Source data:
- Opening Delimiter -

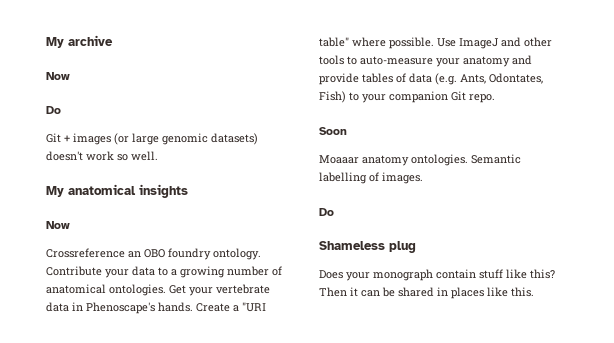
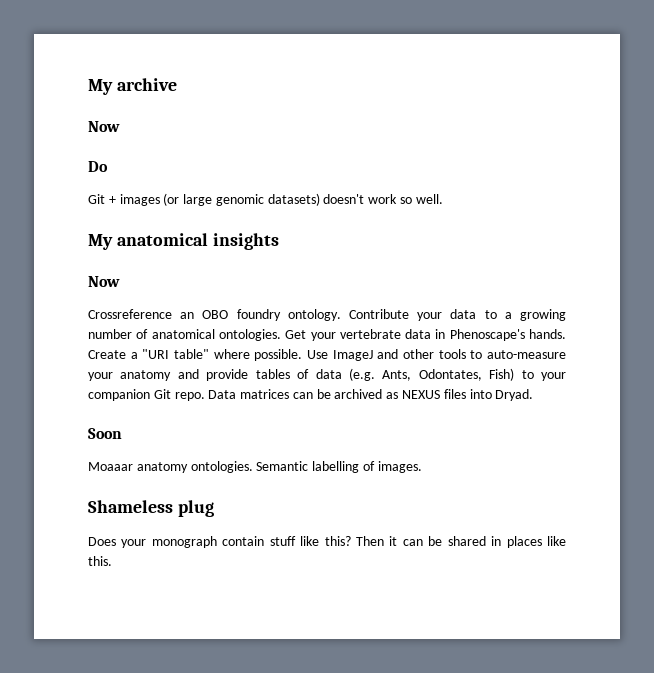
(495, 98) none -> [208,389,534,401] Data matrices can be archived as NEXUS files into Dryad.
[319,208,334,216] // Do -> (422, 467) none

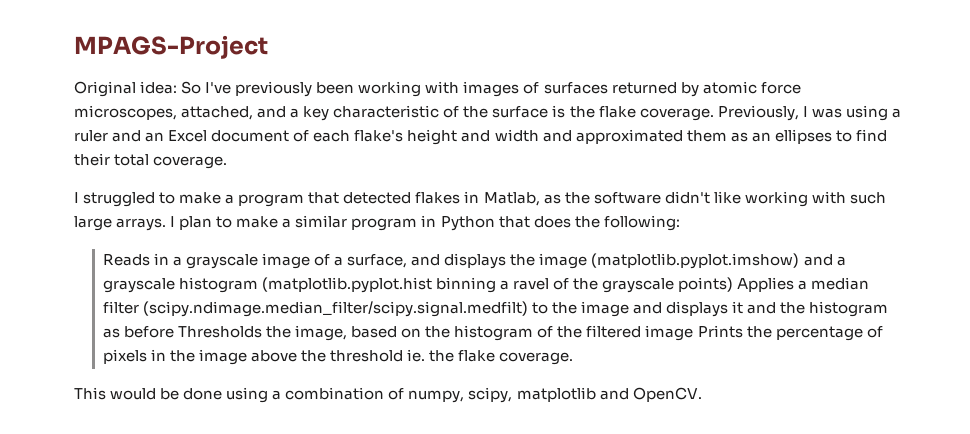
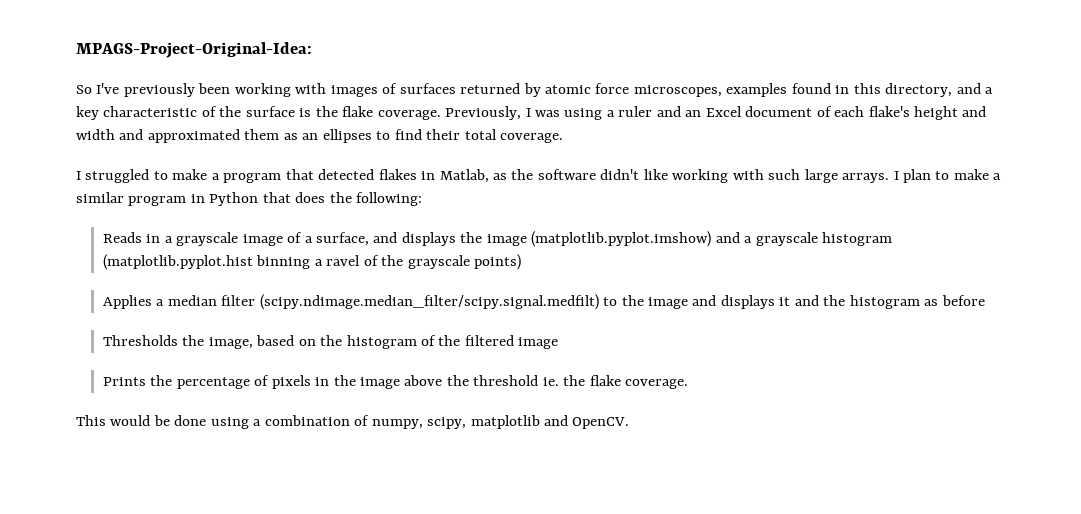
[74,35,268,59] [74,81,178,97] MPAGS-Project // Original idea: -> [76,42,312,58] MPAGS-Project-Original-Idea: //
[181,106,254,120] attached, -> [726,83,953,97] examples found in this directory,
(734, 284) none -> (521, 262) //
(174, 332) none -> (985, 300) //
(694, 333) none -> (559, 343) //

- Closing Delimiter -

Show the lines in the entries above that include the string "none".

(495, 98) none -> [208,389,534,401] Data matrices can be archived as NEXUS files into Dryad.
[319,208,334,216] // Do -> (422, 467) none
(734, 284) none -> (521, 262) //
(174, 332) none -> (985, 300) //
(694, 333) none -> (559, 343) //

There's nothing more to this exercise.